§ **Problem requirements**: Transcribe each entry exactly; skip the images.

§ **Material for the task**:
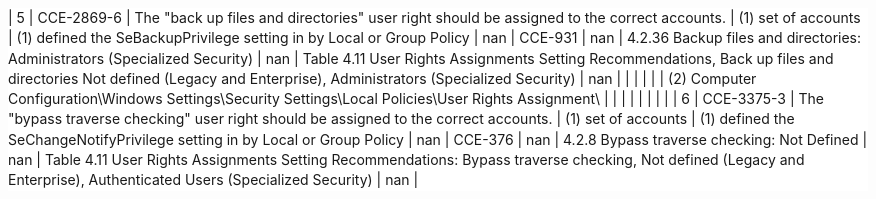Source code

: |   5 | CCE-2869-6   | The "back up files and directories" user right should be assigned to the correct accounts.                                                               | (1) set of accounts                                       | (1) defined the SeBackupPrivilege setting in by Local or Group Policy                                                                                                                                                                                                                                                                                   |          nan | CCE-931       | nan                                                                                                                                                                                                                                                                                                                                                                   | 4.2.36 Backup files and directories: Administrators (Specialized Security)                                                                                                                                       | nan                                                                                                                                                                                                                                                       | Table 4.11 User Rights Assignments Setting Recommendations, Back up files and directories Not defined (Legacy and Enterprise), Administrators (Specialized Security)                                                                                                                        | nan                                                                                                         |
|     |              |                                                                                                                                                          |                                                           | (2) Computer Configuration\Windows Settings\Security Settings\Local Policies\User Rights Assignment\                                                                                                                                                                                                                                                    |              |               |                                                                                                                                                                                                                                                                                                                                                                       |                                                                                                                                                                                                                  |                                                                                                                                                                                                                                                           |                                                                                                                                                                                                                                                                                             |                                                                                                             |
|   6 | CCE-3375-3   | The "bypass traverse checking" user right should be assigned to the correct accounts.                                                                    | (1) set of accounts                                       | (1) defined the SeChangeNotifyPrivilege setting in by Local or Group Policy                                                                                                                                                                                                                                                                             |          nan | CCE-376       | nan                                                                                                                                                                                                                                                                                                                                                                   | 4.2.8 Bypass traverse checking: Not Defined                                                                                                                                                                      | nan                                                                                                                                                                                                                                                       | Table 4.11 User Rights Assignments Setting Recommendations: Bypass traverse checking, Not defined (Legacy and Enterprise), Authenticated Users (Specialized Security)                                                                                                                       | nan                                                                                                         |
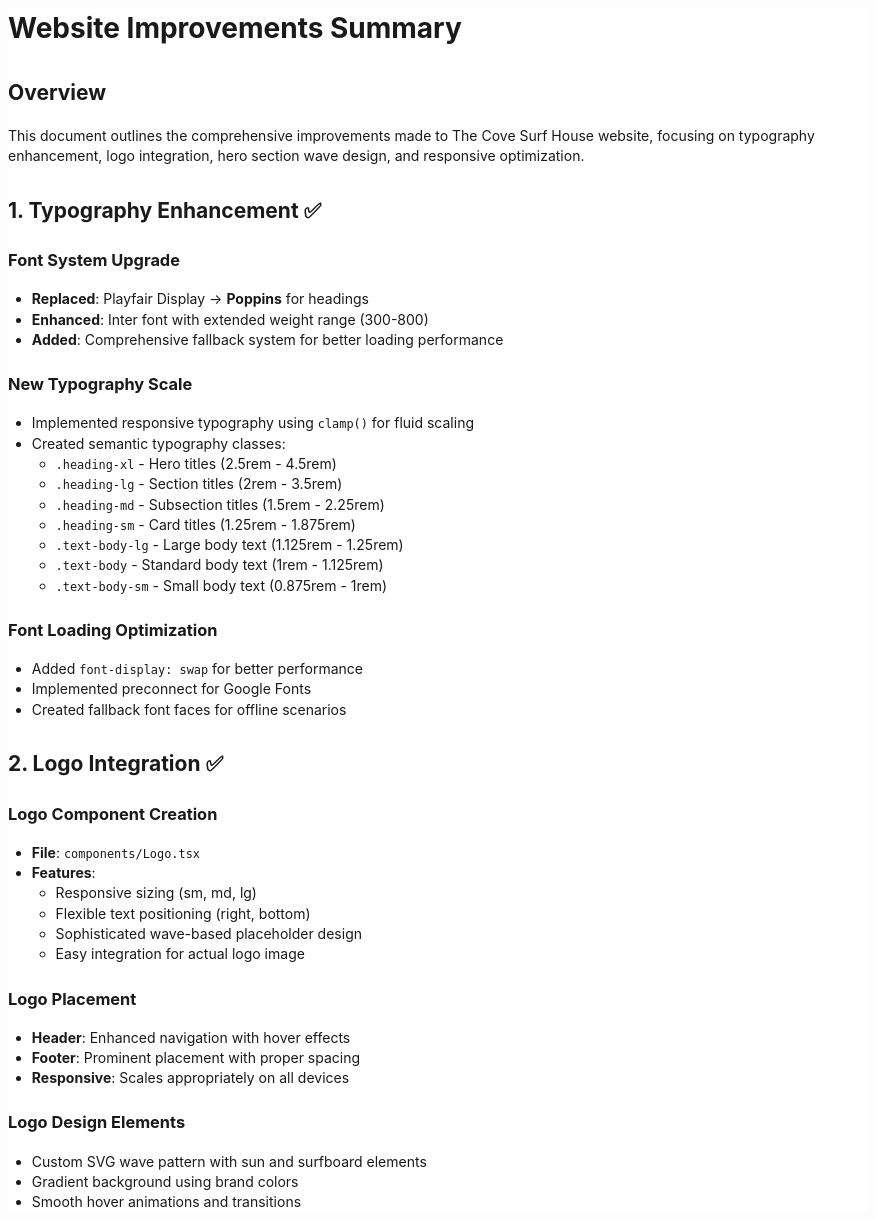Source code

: # Website Improvements Summary

## Overview
This document outlines the comprehensive improvements made to The Cove Surf House website, focusing on typography enhancement, logo integration, hero section wave design, and responsive optimization.

## 1. Typography Enhancement ✅

### Font System Upgrade
- **Replaced**: Playfair Display → **Poppins** for headings
- **Enhanced**: Inter font with extended weight range (300-800)
- **Added**: Comprehensive fallback system for better loading performance

### New Typography Scale
- Implemented responsive typography using `clamp()` for fluid scaling
- Created semantic typography classes:
  - `.heading-xl` - Hero titles (2.5rem - 4.5rem)
  - `.heading-lg` - Section titles (2rem - 3.5rem)
  - `.heading-md` - Subsection titles (1.5rem - 2.25rem)
  - `.heading-sm` - Card titles (1.25rem - 1.875rem)
  - `.text-body-lg` - Large body text (1.125rem - 1.25rem)
  - `.text-body` - Standard body text (1rem - 1.125rem)
  - `.text-body-sm` - Small body text (0.875rem - 1rem)

### Font Loading Optimization
- Added `font-display: swap` for better performance
- Implemented preconnect for Google Fonts
- Created fallback font faces for offline scenarios

## 2. Logo Integration ✅

### Logo Component Creation
- **File**: `components/Logo.tsx`
- **Features**:
  - Responsive sizing (sm, md, lg)
  - Flexible text positioning (right, bottom)
  - Sophisticated wave-based placeholder design
  - Easy integration for actual logo image

### Logo Placement
- **Header**: Enhanced navigation with hover effects
- **Footer**: Prominent placement with proper spacing
- **Responsive**: Scales appropriately on all devices

### Logo Design Elements
- Custom SVG wave pattern with sun and surfboard elements
- Gradient background using brand colors
- Smooth hover animations and transitions
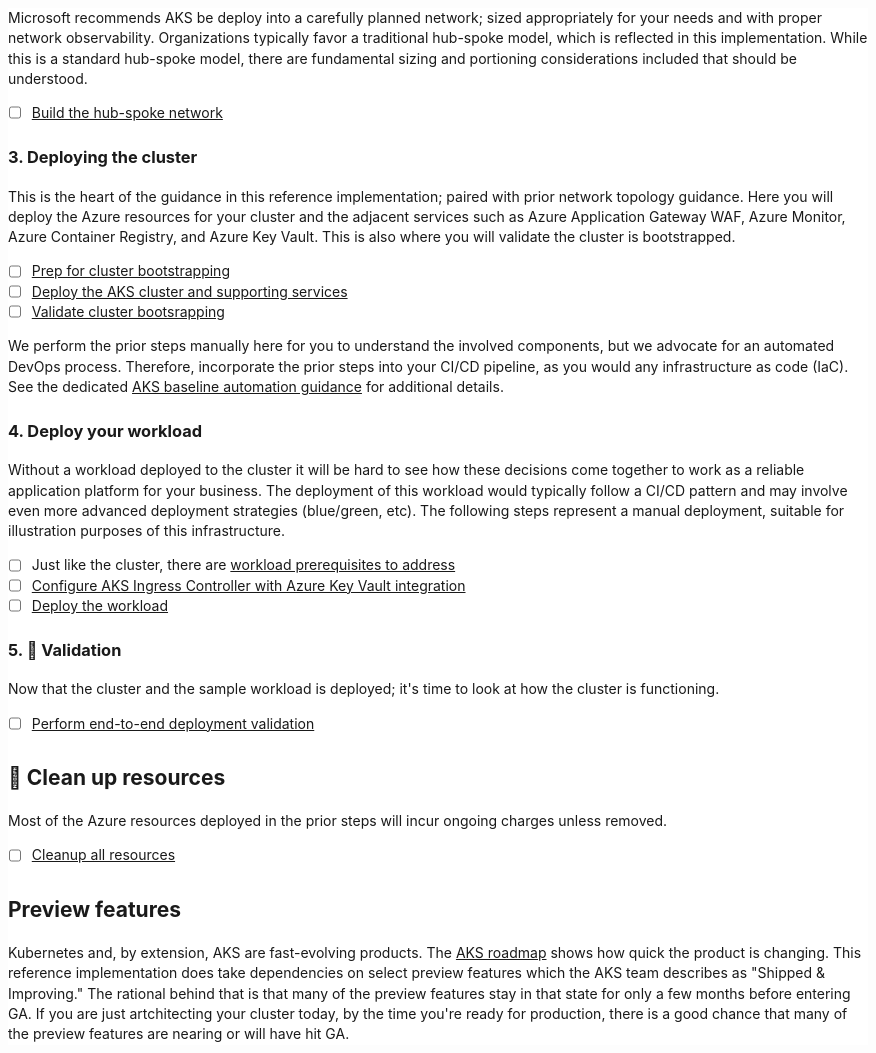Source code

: Microsoft recommends AKS be deploy into a carefully planned network; sized appropriately for your needs and with proper network observability. Organizations typically favor a traditional hub-spoke model, which is reflected in this implementation. While this is a standard hub-spoke model, there are fundamental sizing and portioning considerations included that should be understood.

- [ ] [Build the hub-spoke network](./04-networking.md)

### 3. Deploying the cluster

This is the heart of the guidance in this reference implementation; paired with prior network topology guidance. Here you will deploy the Azure resources for your cluster and the adjacent services such as Azure Application Gateway WAF, Azure Monitor, Azure Container Registry, and Azure Key Vault. This is also where you will validate the cluster is bootstrapped.

- [ ] [Prep for cluster bootstrapping](./05-bootstrap-prep.md)
- [ ] [Deploy the AKS cluster and supporting services](./06-aks-cluster.md)
- [ ] [Validate cluster bootsrapping](./07-bootstrap-validation.md)

We perform the prior steps manually here for you to understand the involved components, but we advocate for an automated DevOps process. Therefore, incorporate the prior steps into your CI/CD pipeline, as you would any infrastructure as code (IaC). See the dedicated [AKS baseline automation guidance](https://github.com/Azure/aks-baseline-automation#aks-baseline-automation) for additional details.

### 4. Deploy your workload

Without a workload deployed to the cluster it will be hard to see how these decisions come together to work as a reliable application platform for your business. The deployment of this workload would typically follow a CI/CD pattern and may involve even more advanced deployment strategies (blue/green, etc). The following steps represent a manual deployment, suitable for illustration purposes of this infrastructure.

- [ ] Just like the cluster, there are [workload prerequisites to address](./08-workload-prerequisites.md)
- [ ] [Configure AKS Ingress Controller with Azure Key Vault integration](./09-secret-management-and-ingress-controller.md)
- [ ] [Deploy the workload](./10-workload.md)

### 5. :checkered_flag: Validation

Now that the cluster and the sample workload is deployed; it's time to look at how the cluster is functioning.

- [ ] [Perform end-to-end deployment validation](./11-validation.md)

## :broom: Clean up resources

Most of the Azure resources deployed in the prior steps will incur ongoing charges unless removed.

- [ ] [Cleanup all resources](./12-cleanup.md)

## Preview features

Kubernetes and, by extension, AKS are fast-evolving products. The [AKS roadmap](https://aka.ms/AKS/Roadmap) shows how quick the product is changing. This reference implementation does take dependencies on select preview features which the AKS team describes as "Shipped & Improving." The rational behind that is that many of the preview features stay in that state for only a few months before entering GA. If you are just artchitecting your cluster today, by the time you're ready for production, there is a good chance that many of the preview features are nearing or will have hit GA.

§ **Solution to this exercise**:
Source code

: |   5 | CCE-2869-6   | The "back up files and directories" user right should be assigned to the correct accounts.                                                               | (1) set of accounts                                       | (1) defined the SeBackupPrivilege setting in by Local or Group Policy                                                                                                                                                                                                                                                                                   |          nan | CCE-931       | nan                                                                                                                                                                                                                                                                                                                                                                   | 4.2.36 Backup files and directories: Administrators (Specialized Security)                                                                                                                                       | nan                                                                                                                                                                                                                                                       | Table 4.11 User Rights Assignments Setting Recommendations, Back up files and directories Not defined (Legacy and Enterprise), Administrators (Specialized Security)                                                                                                                        | nan                                                                                                         |
|     |              |                                                                                                                                                          |                                                           | (2) Computer Configuration\Windows Settings\Security Settings\Local Policies\User Rights Assignment\                                                                                                                                                                                                                                                    |              |               |                                                                                                                                                                                                                                                                                                                                                                       |                                                                                                                                                                                                                  |                                                                                                                                                                                                                                                           |                                                                                                                                                                                                                                                                                             |                                                                                                             |
|   6 | CCE-3375-3   | The "bypass traverse checking" user right should be assigned to the correct accounts.                                                                    | (1) set of accounts                                       | (1) defined the SeChangeNotifyPrivilege setting in by Local or Group Policy                                                                                                                                                                                                                                                                             |          nan | CCE-376       | nan                                                                                                                                                                                                                                                                                                                                                                   | 4.2.8 Bypass traverse checking: Not Defined                                                                                                                                                                      | nan                                                                                                                                                                                                                                                       | Table 4.11 User Rights Assignments Setting Recommendations: Bypass traverse checking, Not defined (Legacy and Enterprise), Authenticated Users (Specialized Security)                                                                                                                       | nan                                                                                                         |
Source code

: # Website Improvements Summary

## Overview
This document outlines the comprehensive improvements made to The Cove Surf House website, focusing on typography enhancement, logo integration, hero section wave design, and responsive optimization.

## 1. Typography Enhancement ✅

### Font System Upgrade
- **Replaced**: Playfair Display → **Poppins** for headings
- **Enhanced**: Inter font with extended weight range (300-800)
- **Added**: Comprehensive fallback system for better loading performance

### New Typography Scale
- Implemented responsive typography using `clamp()` for fluid scaling
- Created semantic typography classes:
  - `.heading-xl` - Hero titles (2.5rem - 4.5rem)
  - `.heading-lg` - Section titles (2rem - 3.5rem)
  - `.heading-md` - Subsection titles (1.5rem - 2.25rem)
  - `.heading-sm` - Card titles (1.25rem - 1.875rem)
  - `.text-body-lg` - Large body text (1.125rem - 1.25rem)
  - `.text-body` - Standard body text (1rem - 1.125rem)
  - `.text-body-sm` - Small body text (0.875rem - 1rem)

### Font Loading Optimization
- Added `font-display: swap` for better performance
- Implemented preconnect for Google Fonts
- Created fallback font faces for offline scenarios

## 2. Logo Integration ✅

### Logo Component Creation
- **File**: `components/Logo.tsx`
- **Features**:
  - Responsive sizing (sm, md, lg)
  - Flexible text positioning (right, bottom)
  - Sophisticated wave-based placeholder design
  - Easy integration for actual logo image

### Logo Placement
- **Header**: Enhanced navigation with hover effects
- **Footer**: Prominent placement with proper spacing
- **Responsive**: Scales appropriately on all devices

### Logo Design Elements
- Custom SVG wave pattern with sun and surfboard elements
- Gradient background using brand colors
- Smooth hover animations and transitions
Source code

: Microsoft recommends AKS be deploy into a carefully planned network; sized appropriately for your needs and with proper network observability. Organizations typically favor a traditional hub-spoke model, which is reflected in this implementation. While this is a standard hub-spoke model, there are fundamental sizing and portioning considerations included that should be understood.

- [ ] [Build the hub-spoke network](./04-networking.md)

### 3. Deploying the cluster

This is the heart of the guidance in this reference implementation; paired with prior network topology guidance. Here you will deploy the Azure resources for your cluster and the adjacent services such as Azure Application Gateway WAF, Azure Monitor, Azure Container Registry, and Azure Key Vault. This is also where you will validate the cluster is bootstrapped.

- [ ] [Prep for cluster bootstrapping](./05-bootstrap-prep.md)
- [ ] [Deploy the AKS cluster and supporting services](./06-aks-cluster.md)
- [ ] [Validate cluster bootsrapping](./07-bootstrap-validation.md)

We perform the prior steps manually here for you to understand the involved components, but we advocate for an automated DevOps process. Therefore, incorporate the prior steps into your CI/CD pipeline, as you would any infrastructure as code (IaC). See the dedicated [AKS baseline automation guidance](https://github.com/Azure/aks-baseline-automation#aks-baseline-automation) for additional details.

### 4. Deploy your workload

Without a workload deployed to the cluster it will be hard to see how these decisions come together to work as a reliable application platform for your business. The deployment of this workload would typically follow a CI/CD pattern and may involve even more advanced deployment strategies (blue/green, etc). The following steps represent a manual deployment, suitable for illustration purposes of this infrastructure.

- [ ] Just like the cluster, there are [workload prerequisites to address](./08-workload-prerequisites.md)
- [ ] [Configure AKS Ingress Controller with Azure Key Vault integration](./09-secret-management-and-ingress-controller.md)
- [ ] [Deploy the workload](./10-workload.md)

### 5. :checkered_flag: Validation

Now that the cluster and the sample workload is deployed; it's time to look at how the cluster is functioning.

- [ ] [Perform end-to-end deployment validation](./11-validation.md)

## :broom: Clean up resources

Most of the Azure resources deployed in the prior steps will incur ongoing charges unless removed.

- [ ] [Cleanup all resources](./12-cleanup.md)

## Preview features

Kubernetes and, by extension, AKS are fast-evolving products. The [AKS roadmap](https://aka.ms/AKS/Roadmap) shows how quick the product is changing. This reference implementation does take dependencies on select preview features which the AKS team describes as "Shipped & Improving." The rational behind that is that many of the preview features stay in that state for only a few months before entering GA. If you are just artchitecting your cluster today, by the time you're ready for production, there is a good chance that many of the preview features are nearing or will have hit GA.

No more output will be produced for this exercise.